We can represent closed surfaces by identifying sides of a polygon (the following links are YouTube videos):

From an octagon to a genus \(2\) surface

From a \(16\)-gon to a genus \(4\) surface

Expressing an element \(g\) in a group \(G\) as a product of \(k\) commutators is the same as finding a connected orientable surface \(S\) of genus \(k\) with one boundary, and a map \(f : S \to X\) for a space \(X\) with \(\pi_1(X)=G\) so that \(f(\partial S)\) represents the conjugacy class of \(g\).
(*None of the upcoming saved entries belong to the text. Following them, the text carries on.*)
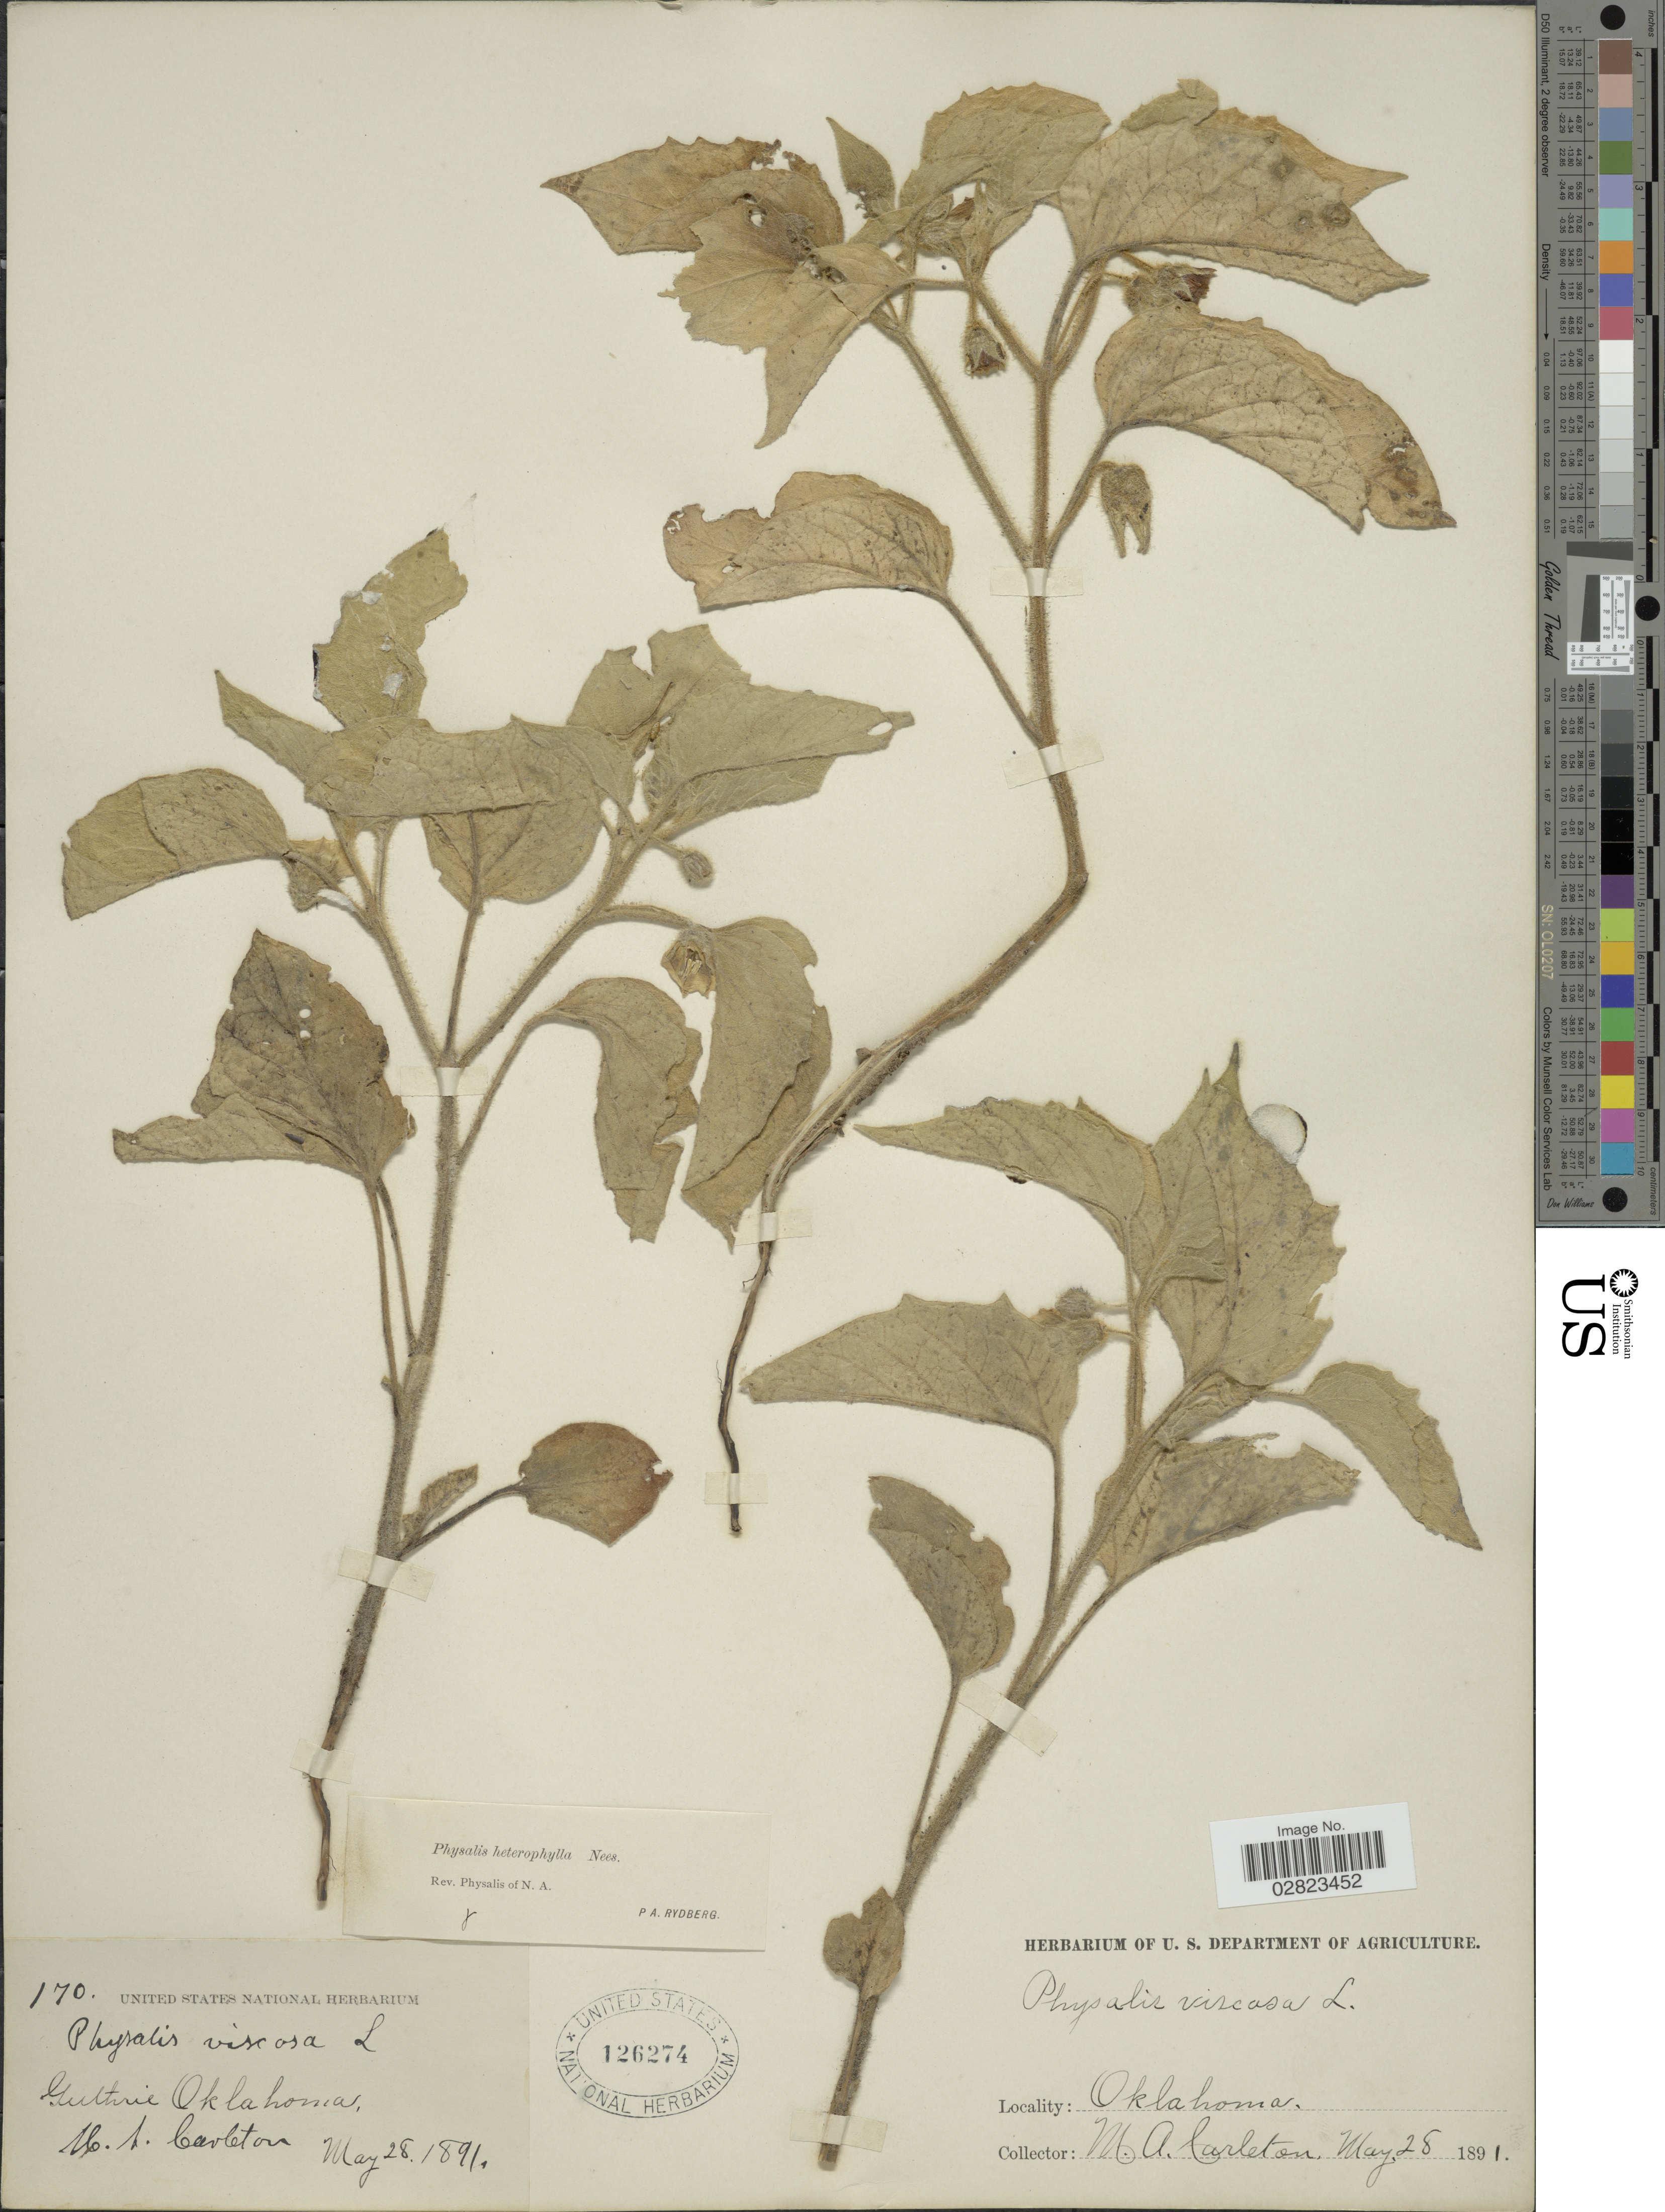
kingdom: Plantae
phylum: Tracheophyta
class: Magnoliopsida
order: Solanales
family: Solanaceae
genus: Physalis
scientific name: Physalis heterophylla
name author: Nees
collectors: M. A. Carleton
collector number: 170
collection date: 1891-05-28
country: United States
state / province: Oklahoma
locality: Guthrie Oklahoma.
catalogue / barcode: US 126274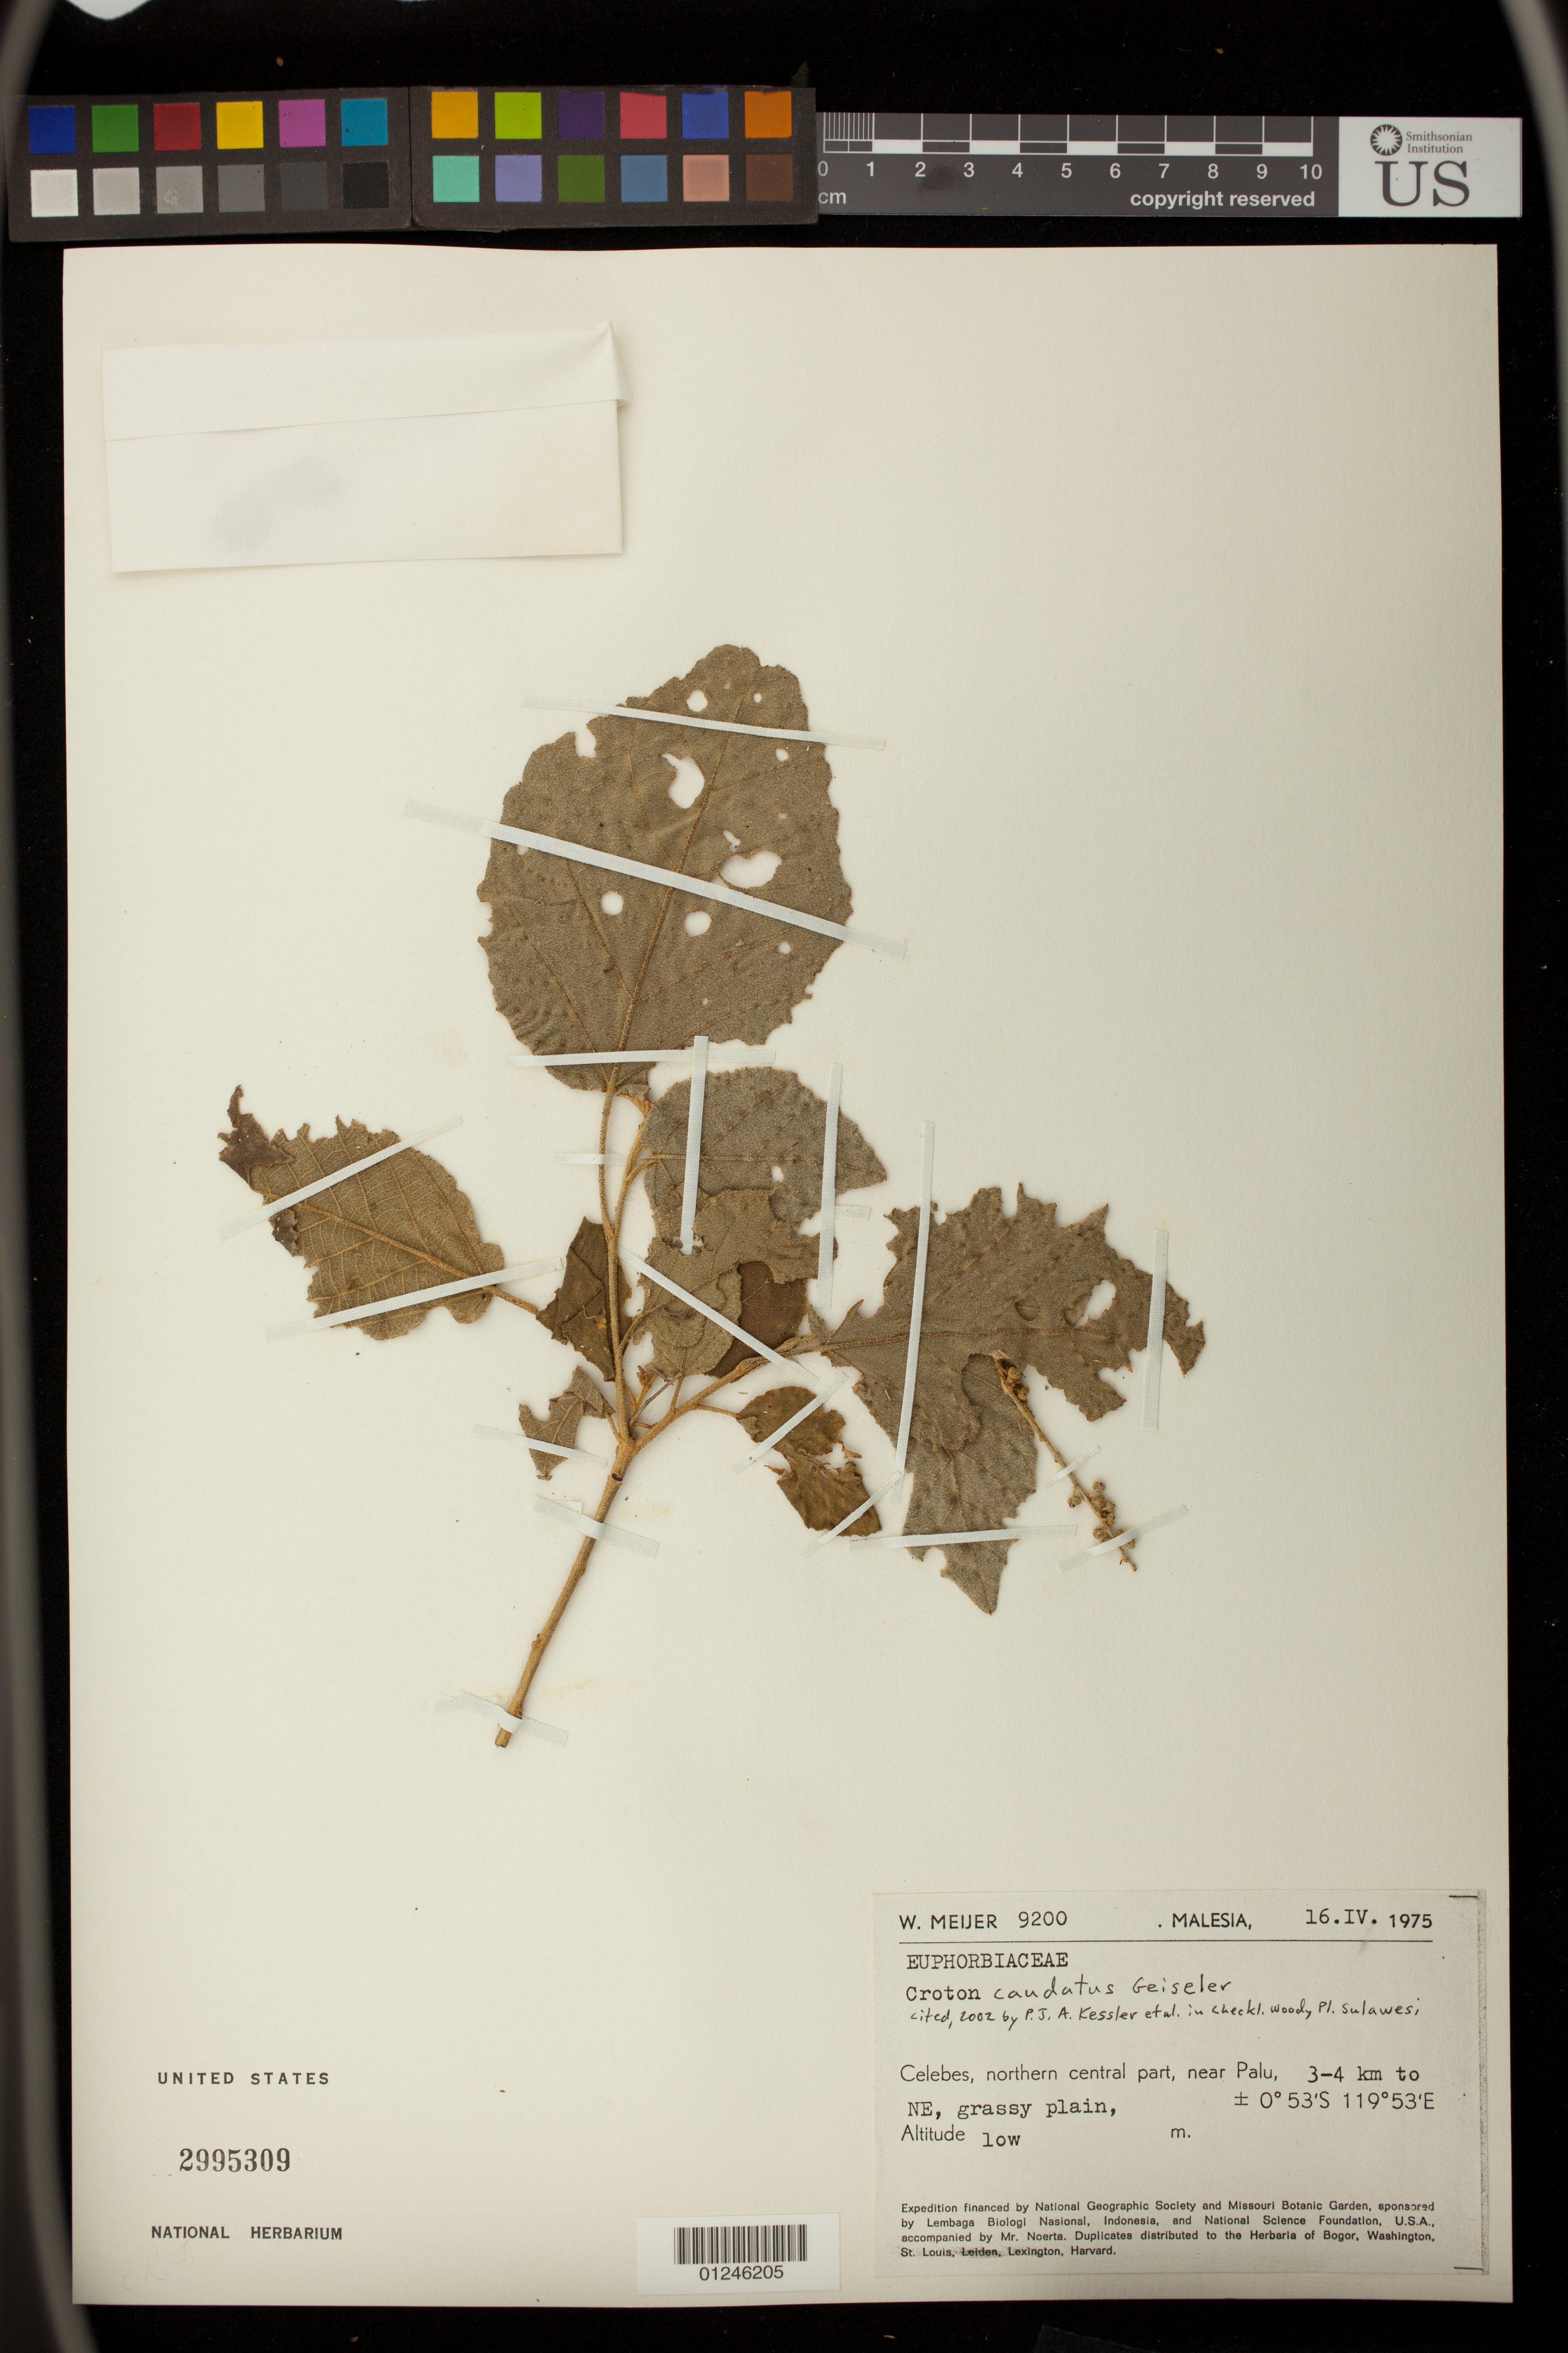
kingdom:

Here, \(\pi_1 (S)\) is a free group of rank \(2k\) and the boundary loop is a product of \(k\) commutators, which under the map represents the word.

This relation between surface maps and \(\text{cl}\) can be translated and improved to the following topological definition of \(\text{scl}\).

Definition:

\[\text{scl}_G(g)=\text{inf} -\chi(S)2n(S)\]

where the infimum is taken over compact oriented surfaces \(S\) without sphere or disk components, mapped in to \(X\) so that each boundary represents a power of \(g\). Here \(\chi(S)\) is the Euler characteristic, which for instance can be computed based on a triangulation of \(S\) with \(V\) vertices, \(E\) edges and \(F\) faces:

\[\chi(S)=V-E+F\]

Here, \(n(S)\) denotes the degree of the surface, which is the total (algebraic) number of times the boundary “wraps around” \(g\).

Based on this topological definition, a remarkable theorem of Danny Calegari gives a way to compute the complicated invariant \(\text{scl}\) in free groups.

Theorem (Calegari): There is a polynomial time algorithm that computes \(\text{scl}_G(g)\) for any \(g\) in a free group \(G\). Moreover, the nature of the algorithm shows that there is always a (connected) surface \(S\) achieving the infimum in the topological definition. In particular, \(\text{scl}_G(g)\) is always rational.

The idea of the proof uses a way to decompose surfaces into small pieces and turn the topological optimization problem into a linear programming problem (by finding the best combination of these small pieces).